"But...I want to sing along..."
If a song has a catchy melody, SOMEBODY is going to insist on putting words to it. The question is how stupid are the lyrics going to be?
A while ago, the Don Ho version of "Hawaii Five-0" was presented here. And now, an even more criminal act: lyrics to Henry Mancini's "Peter Gunn."
Henry Mancini seemed to specialize in melodies so artful, most any lyrics would seem clumsy. A few themes managed to escape without rotten words ("Experiment in Terror," "Pink Panther," "Hatari,") but too many were seriously wounded by Johnny Mercer or by the team of Livingston and Evans. "Days of Wine and Roses" was lame. The waltz theme for the thriller "Charade" get awful lyrics of lost love among stage actors. Mercer imagines:
"Fate seemed to pull the strings. I turned and you were gone. While from the darkened wings the music box played on. Sad little serenade, song of my heart's composing: I hear it still, I always will. Best on the bill. Charade!"
Worse, of course, was the huge hit "Moon River." Mercer called a body of water a "huckleberry friend." Anyone care? Of course not. People don't pay too much attention to lyrics, they just want to hear a voice.
Enter classy Sarah Vaughan, a jazz singer capable of doing the best she can with flaming lyrics that light a torch and burn through one of the best instrumentals ever heard on TV. It should forever STAY an instrumental.
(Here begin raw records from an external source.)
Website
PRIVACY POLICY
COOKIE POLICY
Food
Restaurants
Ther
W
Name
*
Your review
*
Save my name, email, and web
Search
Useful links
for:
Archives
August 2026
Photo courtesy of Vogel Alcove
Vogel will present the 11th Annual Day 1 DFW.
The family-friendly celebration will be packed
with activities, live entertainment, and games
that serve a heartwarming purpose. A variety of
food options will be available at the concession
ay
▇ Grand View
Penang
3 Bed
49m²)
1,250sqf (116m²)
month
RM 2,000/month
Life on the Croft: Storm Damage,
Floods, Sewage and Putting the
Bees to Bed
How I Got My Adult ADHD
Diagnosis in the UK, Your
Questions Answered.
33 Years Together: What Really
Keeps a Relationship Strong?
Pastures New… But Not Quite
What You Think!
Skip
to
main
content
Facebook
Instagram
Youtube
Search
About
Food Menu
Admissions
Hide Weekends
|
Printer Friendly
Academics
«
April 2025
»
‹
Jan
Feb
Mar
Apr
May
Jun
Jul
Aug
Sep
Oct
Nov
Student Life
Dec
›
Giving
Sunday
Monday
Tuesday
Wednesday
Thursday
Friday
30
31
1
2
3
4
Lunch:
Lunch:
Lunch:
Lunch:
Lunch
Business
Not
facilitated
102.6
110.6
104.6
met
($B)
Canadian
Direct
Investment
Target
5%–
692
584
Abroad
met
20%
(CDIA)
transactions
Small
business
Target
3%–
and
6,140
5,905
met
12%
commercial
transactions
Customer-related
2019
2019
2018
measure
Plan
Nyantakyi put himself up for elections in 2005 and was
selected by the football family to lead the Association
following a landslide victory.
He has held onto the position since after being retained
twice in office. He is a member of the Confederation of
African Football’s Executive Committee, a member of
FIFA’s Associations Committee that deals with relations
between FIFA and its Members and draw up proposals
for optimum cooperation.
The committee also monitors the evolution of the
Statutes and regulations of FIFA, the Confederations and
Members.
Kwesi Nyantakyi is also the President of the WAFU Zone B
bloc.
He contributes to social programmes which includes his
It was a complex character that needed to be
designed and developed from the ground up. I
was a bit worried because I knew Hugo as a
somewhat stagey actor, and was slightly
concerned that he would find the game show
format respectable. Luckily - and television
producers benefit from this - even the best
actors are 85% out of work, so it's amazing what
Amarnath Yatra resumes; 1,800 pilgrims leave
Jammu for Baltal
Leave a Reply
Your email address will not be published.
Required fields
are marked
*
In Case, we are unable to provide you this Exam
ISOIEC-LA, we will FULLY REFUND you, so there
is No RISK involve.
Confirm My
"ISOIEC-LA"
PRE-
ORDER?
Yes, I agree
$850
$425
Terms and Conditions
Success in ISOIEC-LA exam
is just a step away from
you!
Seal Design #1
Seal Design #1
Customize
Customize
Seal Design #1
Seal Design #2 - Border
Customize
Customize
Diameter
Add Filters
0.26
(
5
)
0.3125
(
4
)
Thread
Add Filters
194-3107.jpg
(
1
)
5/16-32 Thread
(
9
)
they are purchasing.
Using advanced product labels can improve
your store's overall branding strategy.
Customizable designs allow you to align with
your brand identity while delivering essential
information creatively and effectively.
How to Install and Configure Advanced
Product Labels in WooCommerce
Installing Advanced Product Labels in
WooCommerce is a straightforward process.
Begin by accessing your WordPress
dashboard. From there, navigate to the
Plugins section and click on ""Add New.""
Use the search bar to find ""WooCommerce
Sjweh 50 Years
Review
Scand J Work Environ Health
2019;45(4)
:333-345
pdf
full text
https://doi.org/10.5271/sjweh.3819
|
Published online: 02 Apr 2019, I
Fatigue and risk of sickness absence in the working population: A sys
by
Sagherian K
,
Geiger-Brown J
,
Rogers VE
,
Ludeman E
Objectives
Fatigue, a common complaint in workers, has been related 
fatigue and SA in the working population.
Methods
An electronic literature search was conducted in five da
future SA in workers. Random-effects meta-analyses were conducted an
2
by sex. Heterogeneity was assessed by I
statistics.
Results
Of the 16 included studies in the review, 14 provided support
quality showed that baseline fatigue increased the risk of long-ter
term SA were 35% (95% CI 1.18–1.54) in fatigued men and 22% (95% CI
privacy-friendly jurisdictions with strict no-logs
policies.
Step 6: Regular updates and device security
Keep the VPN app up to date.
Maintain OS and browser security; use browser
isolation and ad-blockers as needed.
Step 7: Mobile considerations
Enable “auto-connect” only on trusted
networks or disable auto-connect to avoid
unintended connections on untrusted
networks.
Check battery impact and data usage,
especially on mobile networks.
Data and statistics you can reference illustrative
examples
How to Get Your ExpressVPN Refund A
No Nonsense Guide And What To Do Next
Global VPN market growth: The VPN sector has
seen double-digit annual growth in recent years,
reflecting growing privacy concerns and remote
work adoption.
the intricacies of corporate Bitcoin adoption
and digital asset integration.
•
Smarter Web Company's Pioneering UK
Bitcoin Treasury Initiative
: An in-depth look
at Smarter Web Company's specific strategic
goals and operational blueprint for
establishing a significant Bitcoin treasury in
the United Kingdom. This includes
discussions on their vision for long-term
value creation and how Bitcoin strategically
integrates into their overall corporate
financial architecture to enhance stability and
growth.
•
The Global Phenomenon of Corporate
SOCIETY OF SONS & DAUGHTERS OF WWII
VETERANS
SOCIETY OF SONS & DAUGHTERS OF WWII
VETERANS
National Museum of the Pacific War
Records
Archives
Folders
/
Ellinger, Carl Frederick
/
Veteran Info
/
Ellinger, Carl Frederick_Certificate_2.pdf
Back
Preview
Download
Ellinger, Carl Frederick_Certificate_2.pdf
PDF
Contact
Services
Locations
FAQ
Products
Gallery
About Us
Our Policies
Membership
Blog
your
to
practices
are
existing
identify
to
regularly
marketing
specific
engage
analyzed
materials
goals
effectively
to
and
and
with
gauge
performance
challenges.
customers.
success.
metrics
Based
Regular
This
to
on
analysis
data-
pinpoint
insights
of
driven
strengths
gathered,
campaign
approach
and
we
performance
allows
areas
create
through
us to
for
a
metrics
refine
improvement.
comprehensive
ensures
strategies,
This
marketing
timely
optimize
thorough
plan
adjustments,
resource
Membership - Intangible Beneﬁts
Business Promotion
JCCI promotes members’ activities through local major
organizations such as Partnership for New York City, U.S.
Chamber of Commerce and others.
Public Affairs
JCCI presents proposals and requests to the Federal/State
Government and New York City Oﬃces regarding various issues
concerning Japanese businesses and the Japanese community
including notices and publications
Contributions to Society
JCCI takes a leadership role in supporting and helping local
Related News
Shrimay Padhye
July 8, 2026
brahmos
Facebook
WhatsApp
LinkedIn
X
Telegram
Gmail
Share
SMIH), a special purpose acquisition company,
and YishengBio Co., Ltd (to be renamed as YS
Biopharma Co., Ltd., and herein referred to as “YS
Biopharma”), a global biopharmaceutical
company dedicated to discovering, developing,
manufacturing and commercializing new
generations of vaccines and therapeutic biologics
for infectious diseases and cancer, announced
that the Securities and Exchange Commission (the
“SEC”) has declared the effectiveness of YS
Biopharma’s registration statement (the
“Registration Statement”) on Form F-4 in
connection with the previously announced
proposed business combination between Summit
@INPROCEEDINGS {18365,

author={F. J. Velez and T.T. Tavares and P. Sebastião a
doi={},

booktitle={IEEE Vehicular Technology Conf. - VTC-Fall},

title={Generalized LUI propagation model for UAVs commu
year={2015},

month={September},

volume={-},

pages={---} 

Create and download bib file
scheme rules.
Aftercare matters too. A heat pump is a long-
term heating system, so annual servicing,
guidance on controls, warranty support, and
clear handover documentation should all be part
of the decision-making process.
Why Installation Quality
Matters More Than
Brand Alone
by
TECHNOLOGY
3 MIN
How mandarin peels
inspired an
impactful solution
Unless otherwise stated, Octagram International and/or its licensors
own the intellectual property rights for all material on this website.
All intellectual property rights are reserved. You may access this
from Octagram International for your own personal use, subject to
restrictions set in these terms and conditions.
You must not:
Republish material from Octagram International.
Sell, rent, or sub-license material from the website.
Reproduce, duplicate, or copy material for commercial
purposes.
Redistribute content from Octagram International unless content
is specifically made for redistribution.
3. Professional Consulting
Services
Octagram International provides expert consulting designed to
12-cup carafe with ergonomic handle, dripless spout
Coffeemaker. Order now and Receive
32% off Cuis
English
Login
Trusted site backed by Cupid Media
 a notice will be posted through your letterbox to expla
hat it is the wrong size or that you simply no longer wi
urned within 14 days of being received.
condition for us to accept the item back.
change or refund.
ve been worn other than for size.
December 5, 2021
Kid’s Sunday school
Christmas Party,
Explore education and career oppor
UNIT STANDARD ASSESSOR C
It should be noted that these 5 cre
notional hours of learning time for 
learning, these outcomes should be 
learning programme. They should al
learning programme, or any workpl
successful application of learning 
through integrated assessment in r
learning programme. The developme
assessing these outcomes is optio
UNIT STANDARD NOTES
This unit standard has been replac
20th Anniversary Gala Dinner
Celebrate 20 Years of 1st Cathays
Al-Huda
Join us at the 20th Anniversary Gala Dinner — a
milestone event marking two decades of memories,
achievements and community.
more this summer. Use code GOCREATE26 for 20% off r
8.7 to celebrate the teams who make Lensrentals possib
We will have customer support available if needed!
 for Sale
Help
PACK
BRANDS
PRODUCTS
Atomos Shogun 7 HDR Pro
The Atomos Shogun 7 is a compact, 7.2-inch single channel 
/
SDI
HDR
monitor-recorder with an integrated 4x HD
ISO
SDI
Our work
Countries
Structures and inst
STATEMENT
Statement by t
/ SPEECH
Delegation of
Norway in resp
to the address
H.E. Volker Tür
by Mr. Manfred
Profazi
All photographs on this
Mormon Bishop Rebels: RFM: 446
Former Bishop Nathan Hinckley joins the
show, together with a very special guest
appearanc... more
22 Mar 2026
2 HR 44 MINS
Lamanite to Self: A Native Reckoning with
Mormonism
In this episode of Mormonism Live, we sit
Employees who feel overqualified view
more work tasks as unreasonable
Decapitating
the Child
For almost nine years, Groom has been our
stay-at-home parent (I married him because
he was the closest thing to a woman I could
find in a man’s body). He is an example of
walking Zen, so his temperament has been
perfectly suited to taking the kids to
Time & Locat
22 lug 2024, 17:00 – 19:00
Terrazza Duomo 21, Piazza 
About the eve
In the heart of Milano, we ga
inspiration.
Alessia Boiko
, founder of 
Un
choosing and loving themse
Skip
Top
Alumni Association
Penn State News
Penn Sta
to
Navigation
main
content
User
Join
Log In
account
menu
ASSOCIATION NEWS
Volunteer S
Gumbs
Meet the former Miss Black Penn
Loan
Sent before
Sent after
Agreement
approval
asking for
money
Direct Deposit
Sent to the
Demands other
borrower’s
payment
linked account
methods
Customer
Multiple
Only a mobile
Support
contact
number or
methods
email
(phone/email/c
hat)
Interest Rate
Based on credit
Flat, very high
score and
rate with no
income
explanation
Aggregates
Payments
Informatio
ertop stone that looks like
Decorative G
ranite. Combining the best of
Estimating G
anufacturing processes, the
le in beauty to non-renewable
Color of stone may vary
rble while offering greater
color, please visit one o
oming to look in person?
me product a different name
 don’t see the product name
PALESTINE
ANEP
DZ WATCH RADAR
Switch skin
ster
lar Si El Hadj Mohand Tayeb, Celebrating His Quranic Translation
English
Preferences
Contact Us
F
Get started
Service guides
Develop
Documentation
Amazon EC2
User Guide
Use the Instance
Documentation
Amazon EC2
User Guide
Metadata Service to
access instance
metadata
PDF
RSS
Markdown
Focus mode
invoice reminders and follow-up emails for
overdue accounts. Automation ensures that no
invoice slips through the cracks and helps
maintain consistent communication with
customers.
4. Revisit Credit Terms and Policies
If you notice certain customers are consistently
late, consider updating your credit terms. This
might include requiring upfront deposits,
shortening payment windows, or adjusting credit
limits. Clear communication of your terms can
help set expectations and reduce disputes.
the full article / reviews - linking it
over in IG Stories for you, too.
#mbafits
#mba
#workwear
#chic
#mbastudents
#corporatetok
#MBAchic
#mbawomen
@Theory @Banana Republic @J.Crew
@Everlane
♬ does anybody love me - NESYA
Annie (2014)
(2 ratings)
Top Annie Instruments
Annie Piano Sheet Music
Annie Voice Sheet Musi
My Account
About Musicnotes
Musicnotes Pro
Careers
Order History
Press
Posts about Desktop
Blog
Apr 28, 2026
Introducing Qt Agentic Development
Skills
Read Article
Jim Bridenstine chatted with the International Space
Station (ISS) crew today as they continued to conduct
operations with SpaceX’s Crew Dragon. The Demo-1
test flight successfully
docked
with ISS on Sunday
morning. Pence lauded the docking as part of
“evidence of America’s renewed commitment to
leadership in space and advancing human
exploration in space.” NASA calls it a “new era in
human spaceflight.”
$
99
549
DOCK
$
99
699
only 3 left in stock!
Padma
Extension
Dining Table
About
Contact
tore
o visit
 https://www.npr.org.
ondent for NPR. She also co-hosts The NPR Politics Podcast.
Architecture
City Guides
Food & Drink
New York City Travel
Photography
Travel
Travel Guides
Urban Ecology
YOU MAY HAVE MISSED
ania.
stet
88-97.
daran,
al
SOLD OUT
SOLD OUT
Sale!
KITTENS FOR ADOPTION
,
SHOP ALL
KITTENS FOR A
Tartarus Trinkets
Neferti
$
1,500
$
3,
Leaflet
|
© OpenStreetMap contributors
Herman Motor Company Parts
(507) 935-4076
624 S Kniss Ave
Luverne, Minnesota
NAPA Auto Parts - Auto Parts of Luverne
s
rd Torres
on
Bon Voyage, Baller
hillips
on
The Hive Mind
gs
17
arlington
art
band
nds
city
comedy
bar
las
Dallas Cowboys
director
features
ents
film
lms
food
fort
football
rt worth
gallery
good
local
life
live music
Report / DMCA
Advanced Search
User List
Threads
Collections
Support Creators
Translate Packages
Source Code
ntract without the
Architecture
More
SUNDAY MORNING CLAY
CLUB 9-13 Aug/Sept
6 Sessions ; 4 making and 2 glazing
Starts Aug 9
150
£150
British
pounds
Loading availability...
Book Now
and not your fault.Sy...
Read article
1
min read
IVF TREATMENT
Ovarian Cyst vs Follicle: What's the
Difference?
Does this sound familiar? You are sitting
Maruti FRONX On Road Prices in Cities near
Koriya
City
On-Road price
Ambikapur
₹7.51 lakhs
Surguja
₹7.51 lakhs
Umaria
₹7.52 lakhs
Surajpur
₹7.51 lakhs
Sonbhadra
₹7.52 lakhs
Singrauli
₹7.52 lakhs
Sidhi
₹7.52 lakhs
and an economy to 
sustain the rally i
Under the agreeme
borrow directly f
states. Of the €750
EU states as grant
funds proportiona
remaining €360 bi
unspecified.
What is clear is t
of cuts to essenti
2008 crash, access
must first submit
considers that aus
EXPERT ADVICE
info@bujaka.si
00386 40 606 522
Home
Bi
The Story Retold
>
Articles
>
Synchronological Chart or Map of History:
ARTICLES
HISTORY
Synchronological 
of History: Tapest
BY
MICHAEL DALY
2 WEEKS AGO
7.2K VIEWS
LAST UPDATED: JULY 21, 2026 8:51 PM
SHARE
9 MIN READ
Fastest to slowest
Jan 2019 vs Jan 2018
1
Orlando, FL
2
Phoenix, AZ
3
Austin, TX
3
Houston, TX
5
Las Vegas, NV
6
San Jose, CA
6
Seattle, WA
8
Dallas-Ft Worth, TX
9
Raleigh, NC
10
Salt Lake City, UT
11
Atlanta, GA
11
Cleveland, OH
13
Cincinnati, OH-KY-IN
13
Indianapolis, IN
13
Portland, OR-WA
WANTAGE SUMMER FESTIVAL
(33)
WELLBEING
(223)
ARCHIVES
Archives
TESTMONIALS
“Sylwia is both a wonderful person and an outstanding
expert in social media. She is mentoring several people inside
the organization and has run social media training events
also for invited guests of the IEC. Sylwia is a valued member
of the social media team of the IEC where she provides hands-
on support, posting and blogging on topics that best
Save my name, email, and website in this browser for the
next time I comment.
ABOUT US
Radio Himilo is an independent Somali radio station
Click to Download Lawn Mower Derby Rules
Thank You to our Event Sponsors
But out of morbid curiosity...
"Every night your line is busy. All that buzzin' makes me dizzy. Couldn't count on all my fingers all the dates you had with swingers. Bye bye. Bye baby! I'm gonna give you goodbye and go right through that doorway. So long! I'm leaving! This is the last time we'll meet on the street going your way..."
Well, it could've been worse, some stuff about a Peter being a gun...
Sing more of Livingston & Evans' words, Sarah:
"Don't look surprised, you know you've buttered your bread.
So now it's fair, you should stare at the back of my head."